© 2005 by the American Diabetes Association, Inc.
Implementation and Evaluation of a Low-Literacy Diabetes Education Computer Multimedia Application
1 Department of Medicine, University of Illinois at Chicago, Chicago, Illinois Address correspondence and reprint requests to Ben Gerber, MD, Department of Medicine (M/C 718), University of Illinois, 840 South Wood St., Chicago, IL 60612. E-mail: bgerber{at}uic.edu
OBJECTIVETo evaluate a clinic-based multimedia intervention for diabetes education targeting individuals with low health literacy levels in a diverse population. RESEARCH DESIGN AND METHODSFive public clinics in Chicago, Illinois, participated in the study with computer kiosks installed in waiting room areas.

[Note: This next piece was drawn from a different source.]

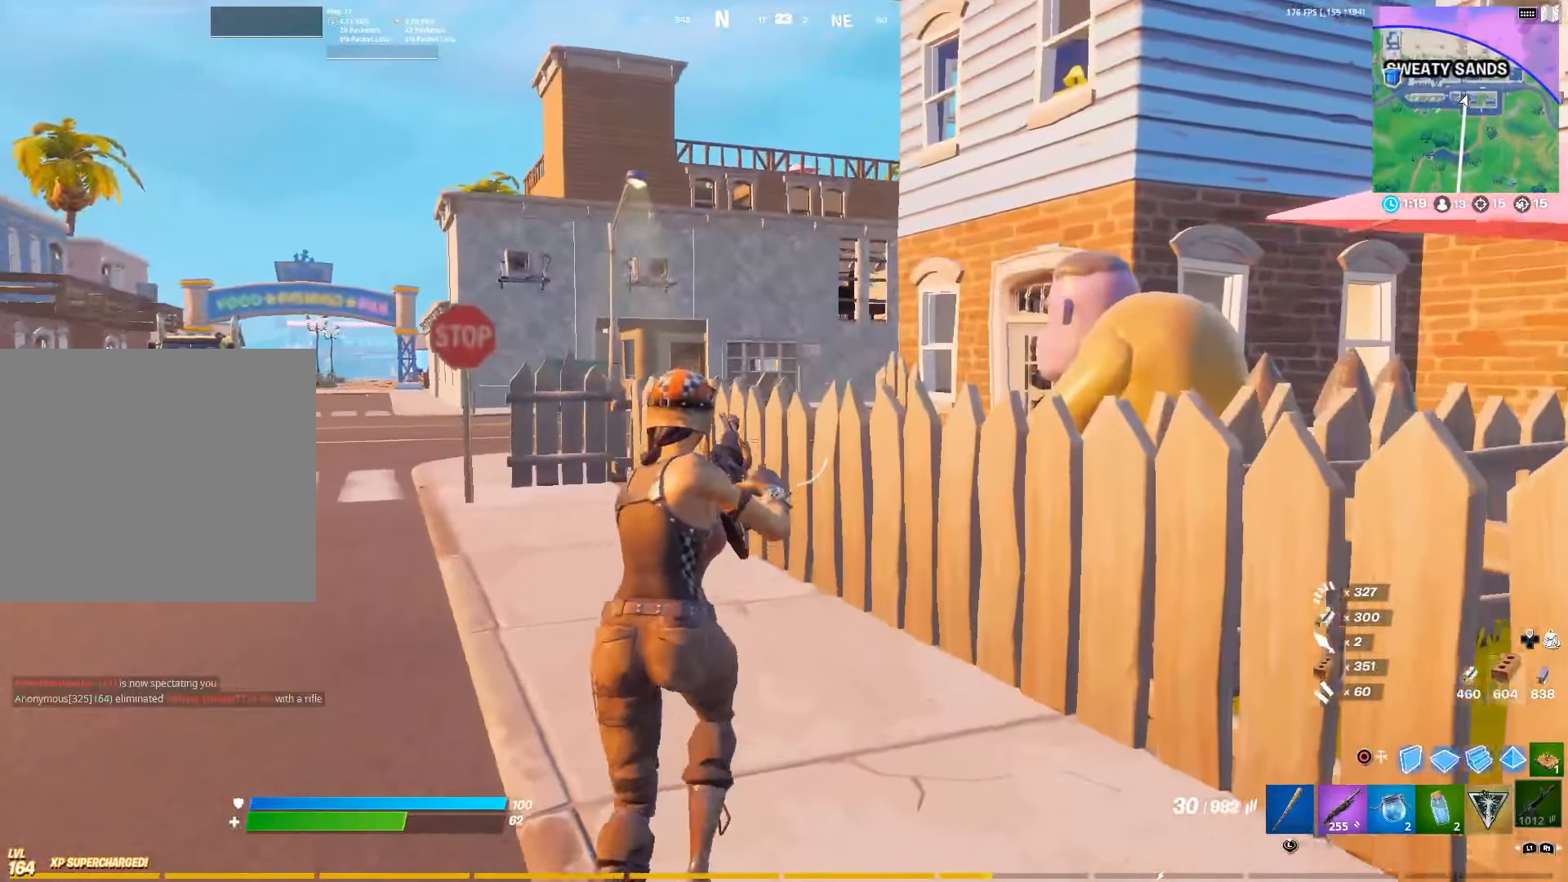
{"buttons": [], "left_stick": "up", "right_stick": "center", "events": [[133, "R1", "down"], [233, "R1", "up"], [367, "CROSS", "down"], [433, "CROSS", "up"]]}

Two hundred forty-four subjects with diabetes were randomized to receive either supplemental computer multimedia use (intervention) or standard of care only (control). The intervention includes audio/video sequences to communicate information, provide psychological support, and promote diabetes self-management skills without extensive text or complex navigation. HbA1c (A1C), BMI, blood pressure, diabetes knowledge, self-efficacy, self-reported medical care, and perceived susceptibility of complications were evaluated at baseline and 1 year. Computer usage patterns and implementation barriers were also examined. RESULTSComplete 1-year data were available for 183 subjects (75%). Overall, there were no significant differences in change in A1C, weight, blood pressure, knowledge, self-efficacy, or self-reported medical care between intervention and control groups. However, there was an increase in perceived susceptibility to diabetes complications in the intervention group. This effect was greatest among subjects with lower health literacy. Within the intervention group, time spent on the computer was greater for subjects with higher health literacy. CONCLUSIONSAccess to multimedia lessons resulted in an increase in perceived susceptibility to diabetes complications, particularly in subjects with lower health literacy. Despite measures to improve informational access for individuals with lower health literacy, there was relatively less use of the computer among these participants.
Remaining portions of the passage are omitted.